++++ TEXT SECTION ++++

[Nexthop] Use run_tests script to run benchmarks #895

anna-nexthop · 2026-02-03T22:08:39Z

Pre-submission checklist

I've ran the linters locally and fixed lint errors related to the files I modified in this PR. You can install the linters by running pip install -r requirements-dev.txt && pre-commit install
pre-commit run

Summary

Adds support for running FBOSS benchmark test binaries as test suites using the existing run_test.py script. Benchmark tests measure performance metrics like throughput, latency, and speed of various FBOSS operations. Users can now easily run benchmark suites with automated CSV output containing detailed metrics for analysis.

Key Features

Benchmark Suite Management

Created benchmark suite configuration files in fboss/oss/hw_benchmark_tests/:
- t1_benchmarks.conf - T1 agent benchmark suite (9 benchmarks)
- t2_benchmarks.conf - T2 agent benchmark suite (13 benchmarks)
- additional_benchmarks.conf - Remaining benchmarks (15 benchmarks)
Configuration files packaged to ./share/hw_benchmark_tests/ following existing test config patterns

Performance Metrics Collection

Parses benchmark output to extract:
- Benchmark test name
- Relative time per iteration
- Iterations per second
- CPU time (microseconds)
- Maximum RSS memory usage
Generates timestamped CSV files with results for tracking and analysis
Three status values: OK (success), FAILED (incomplete output), TIMEOUT (exceeded 1200s limit)

Command-Line Interface

Added "benchmark" subcommand to run_test.py
Supports custom filter files via --filter_file argument
Filters out unavailable binaries automatically (e.g., DNX vs. XGS chips)

++++ SOURCE INFORMATION ++++

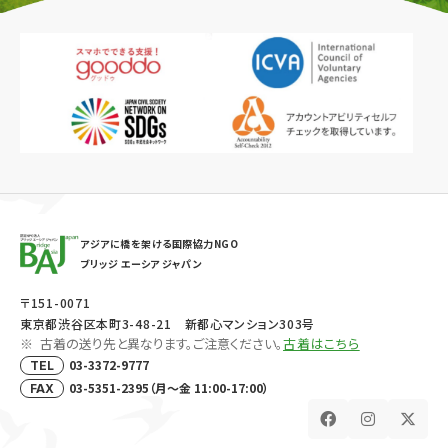
アジアに橋を架ける国際協力NGO
ブリッジ エーシア ジャパン
〒151-0071
東京都渋谷区本町3-48-21 新都心マンション303号
古着の送り先と異なります。ご注意ください。
古着はこちら
03-3372-9777
TEL
03-5351-2395（月～金 11:00-17:00）
FAX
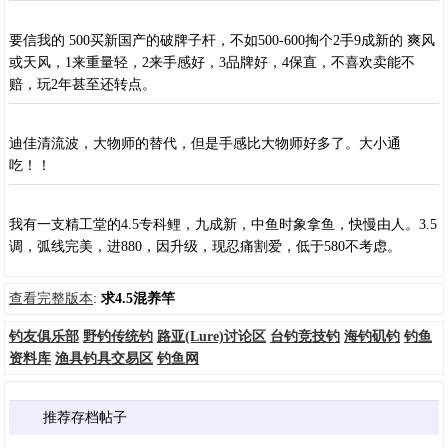
要信我的 500买新国产的破牌子杆，不如500-600掏个2手9成新的 爽风
或天风，1来重量轻，2来手感好，3品牌好，4保直，不喜欢卖能不
赔，玩2年甚至还转点。
迪佳清流波，大物师的替代，但是手感比大物师好多了。大小通
吃！！
我有一支精工堂的4.5专科鲤，九成新，中鱼时象拿鱼，快慢由人。3.5
调，弧线完美，进880，因升级，现忍痛割爱，低于580不考虑。
查看完整版本
:
求4.5混养竿
钓友俱乐部
野钓传统钓
路亚(Lure)讨论区
台钓竞技钓
海钓矶钓
钓鱼
资料库
渔具钓具交易区
钓鱼网
推荐存档帖子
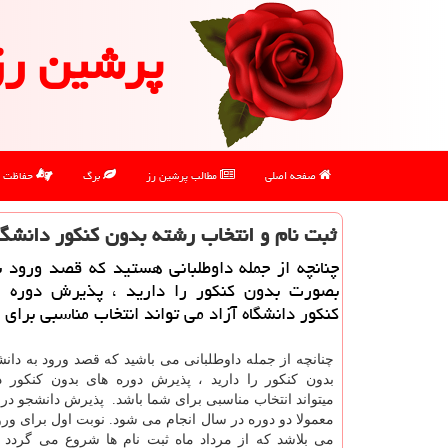
پرشین رز
صفحه اصلی
مطالب پرشین رز
برگ
حفاظت
ثبت نام و انتخاب رشته بدون كنكور دانشگاه
چنانچه از جمله داوطلبانی هستید كه قصد ورود ب
بصورت بدون كنكور را دارید ، پذیرش دوره 
كنكور دانشگاه آزاد می تواند انتخاب مناسبی برای 
چنانچه از جمله داوطلبانی می باشید که قصد ورود به دان
بدون کنکور را دارید ، پذیرش دوره های بدون کنکور دا
میتواند انتخاب مناسبی برای شما باشد. پذیرش دانشجو در 
معمولا دو دوره در سال انجام می شود. نوبت اول برای ور
می بلاشد که از مرداد ماه ثبت نام ها شروع می گردد 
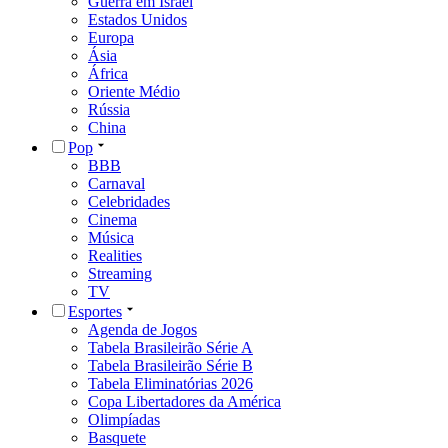
Guerra em Israel
Estados Unidos
Europa
Ásia
África
Oriente Médio
Rússia
China
Pop
BBB
Carnaval
Celebridades
Cinema
Música
Realities
Streaming
TV
Esportes
Agenda de Jogos
Tabela Brasileirão Série A
Tabela Brasileirão Série B
Tabela Eliminatórias 2026
Copa Libertadores da América
Olimpíadas
Basquete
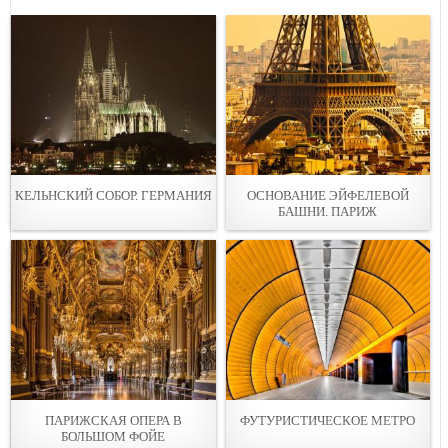
КЕЛЬНСКИЙ СОБОР. ГЕРМАНИЯ
ОСНОВАНИЕ ЭЙФЕЛЕВОЙ
БАШНИ. ПАРИЖ
ПАРИЖСКАЯ ОПЕРА В
ФУТУРИСТИЧЕСКОЕ МЕТРО
БОЛЬШОМ ФОЙЕ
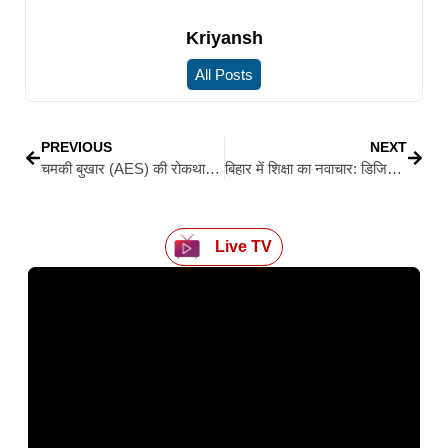
Kriyansh
All Posts
PREVIOUS
NEXT
चमकी बुखार (AES) की रोकथाम को लेकर बिहार सरकार अलर्ट, मुख्य सचिव ने दिए सख्त निर्देश
बिहार में शिक्षा का नवाचार: डिजिटल स्टोरीज़ और सामुदायिक सहभागिता से बदल रही सीखने की तस्वीर
Live TV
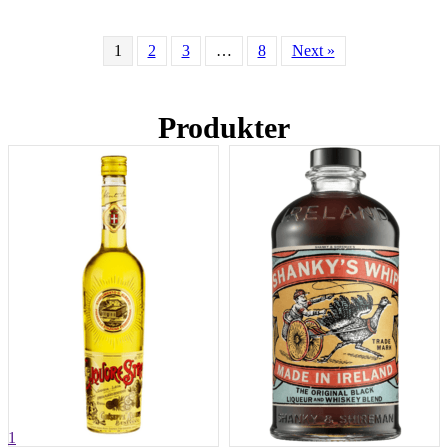
1
2
3
…
8
Next »
Produkter
1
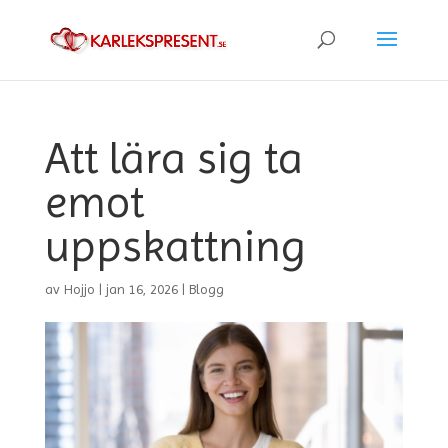
Att lära sig ta
emot
uppskattning
av
Hojjo
|
jan 16, 2026
|
Blogg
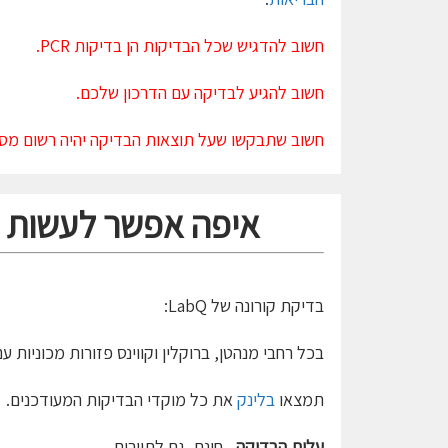
חשוב להדגיש שכל הבדיקות הן בדיקות PCR.
חשוב להגיע לבדיקה עם הדרכון שלכם.
חשוב שתבקשו שעל תוצאות הבדיקה יהיה רשום מספ
איפה אפשר לעשות בד
בדיקת קורונה של LabQ:
בכל רחבי מנהטן, ברוקלין וקווינס פזורות מכוניות עם 
תמצאו
בלינק
את כל מוקדי הבדיקות המעודכנים.
עלות הבדיקה
– חינם, גם לתיירים.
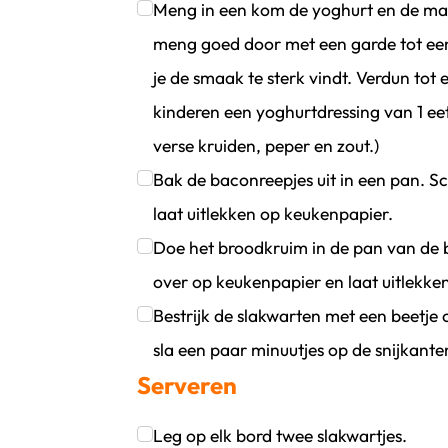
Meng in een kom de yoghurt en de may
meng goed door met een garde tot een
je de smaak te sterk vindt. Verdun tot een d
kinderen een yoghurtdressing van 1 ee
verse kruiden, peper en zout.)
Klik om dit selectievakje aan te vinken
Bak de baconreepjes uit in een pan. Sc
laat uitlekken op keukenpapier.
Klik om dit selectievakje aan te vinken
Doe het broodkruim in de pan van de 
over op keukenpapier en laat uitlekke
Klik om dit selectievakje aan te vinken
Bestrijk de slakwarten met een beetje o
sla een paar minuutjes op de snijkanten,
Serveren
Klik om dit selectievakje aan te vinken
Leg op elk bord twee slakwartjes.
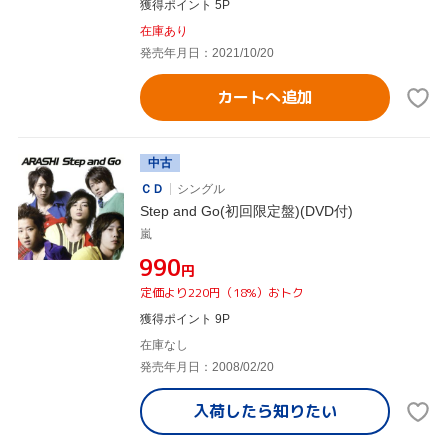
獲得ポイント 5P
在庫あり
発売年月日：2021/10/20
カートへ追加
中古
ＣＤ
シングル
Step and Go(初回限定盤)(DVD付)
嵐
¥990
円
定価より220円（18%）おトク
獲得ポイント 9P
在庫なし
発売年月日：2008/02/20
入荷したら
知りたい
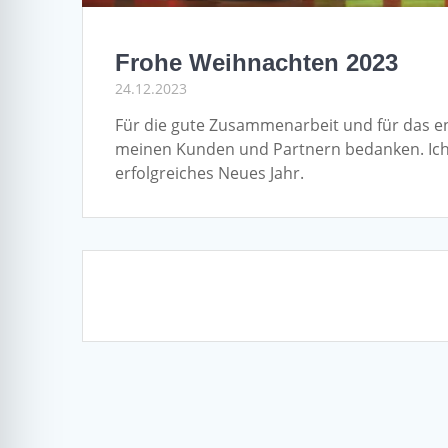
Frohe Weihnachten 2023
24.12.2023
Für die gute Zusammenarbeit und für das e
meinen Kunden und Partnern bedanken. Ich
erfolgreiches Neues Jahr.
Posts
navigation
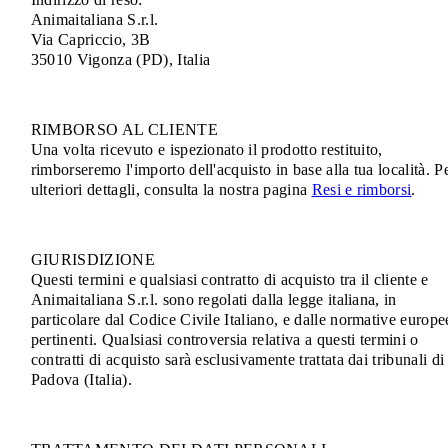
Animaitaliana S.r.l.
Via Capriccio, 3B
35010 Vigonza (PD), Italia
RIMBORSO AL CLIENTE
Una volta ricevuto e ispezionato il prodotto restituito,
rimborseremo l'importo dell'acquisto in base alla tua località. P
ulteriori dettagli, consulta la nostra pagina
Resi e rimborsi
.
GIURISDIZIONE
Questi termini e qualsiasi contratto di acquisto tra il cliente e
Animaitaliana S.r.l. sono regolati dalla legge italiana, in
particolare dal Codice Civile Italiano, e dalle normative europe
pertinenti. Qualsiasi controversia relativa a questi termini o
contratti di acquisto sarà esclusivamente trattata dai tribunali di
Padova (Italia).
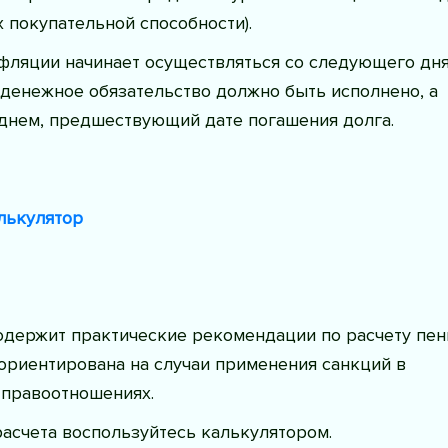
 покупательной способности).
фляции начинает осуществляться со следующего дня
 денежное обязательство должно быть исполнено, а
 днем, предшествующий дате погашения долга.
лькулятор
одержит практические рекомендации по расчету пен
ориентирована на случаи применения санкций в
 правоотношениях.
асчета воспользуйтесь калькулятором.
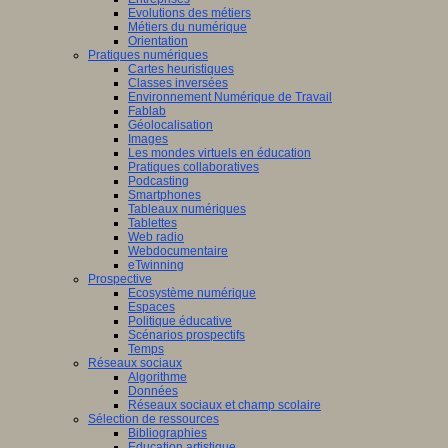
Evolutions des métiers
Métiers du numérique
Orientation
Pratiques numériques
Cartes heuristiques
Classes inversées
Environnement Numérique de Travail
Fablab
Géolocalisation
Images
Les mondes virtuels en éducation
Pratiques collaboratives
Podcasting
Smartphones
Tableaux numériques
Tablettes
Web radio
Webdocumentaire
eTwinning
Prospective
Ecosystème numérique
Espaces
Politique éducative
Scénarios prospectifs
Temps
Réseaux sociaux
Algorithme
Données
Réseaux sociaux et champ scolaire
Sélection de ressources
Bibliographies
Education artistique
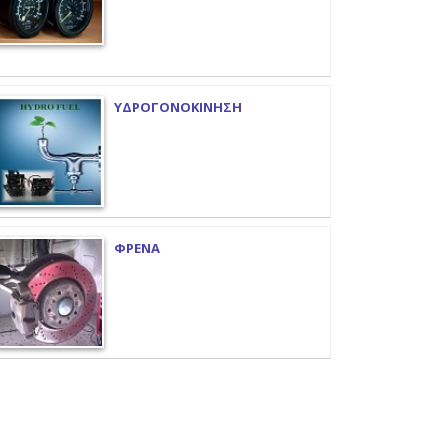
ΥΔΡΟΓΟΝΟΚΙΝΗΣΗ
ΦΡΕΝΑ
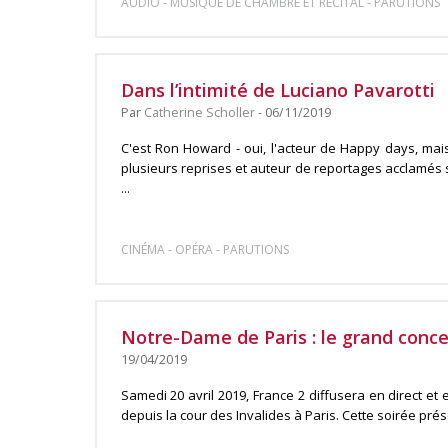
-
-
AUDIO
MUSIQUE DE CHAMBRE ET RÉCITAL
PARUTIONS
Dans l’intimité de Luciano Pavarotti
Par
Catherine Scholler
- 06/11/2019
C'est Ron Howard - oui, l'acteur de Happy days, mais
plusieurs reprises et auteur de reportages acclamés sur
...
-
-
CINÉMA
OPÉRA
PARUTIONS
Notre-Dame de Paris : le grand conce
19/04/2019
Samedi 20 avril 2019, France 2 diffusera en direct et
depuis la cour des Invalides à Paris. Cette soirée pré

++++

• WORK INSTRUCTIONS: Give again the part of the benchmark pull request text, from "Created benchmark suite" down to "suite (13 benchmarks)", copied word for word.

• WRITTEN ANSWER:
Created benchmark suite configuration files in fboss/oss/hw_benchmark_tests/:
- t1_benchmarks.conf - T1 agent benchmark suite (9 benchmarks)
- t2_benchmarks.conf - T2 agent benchmark suite (13 benchmarks)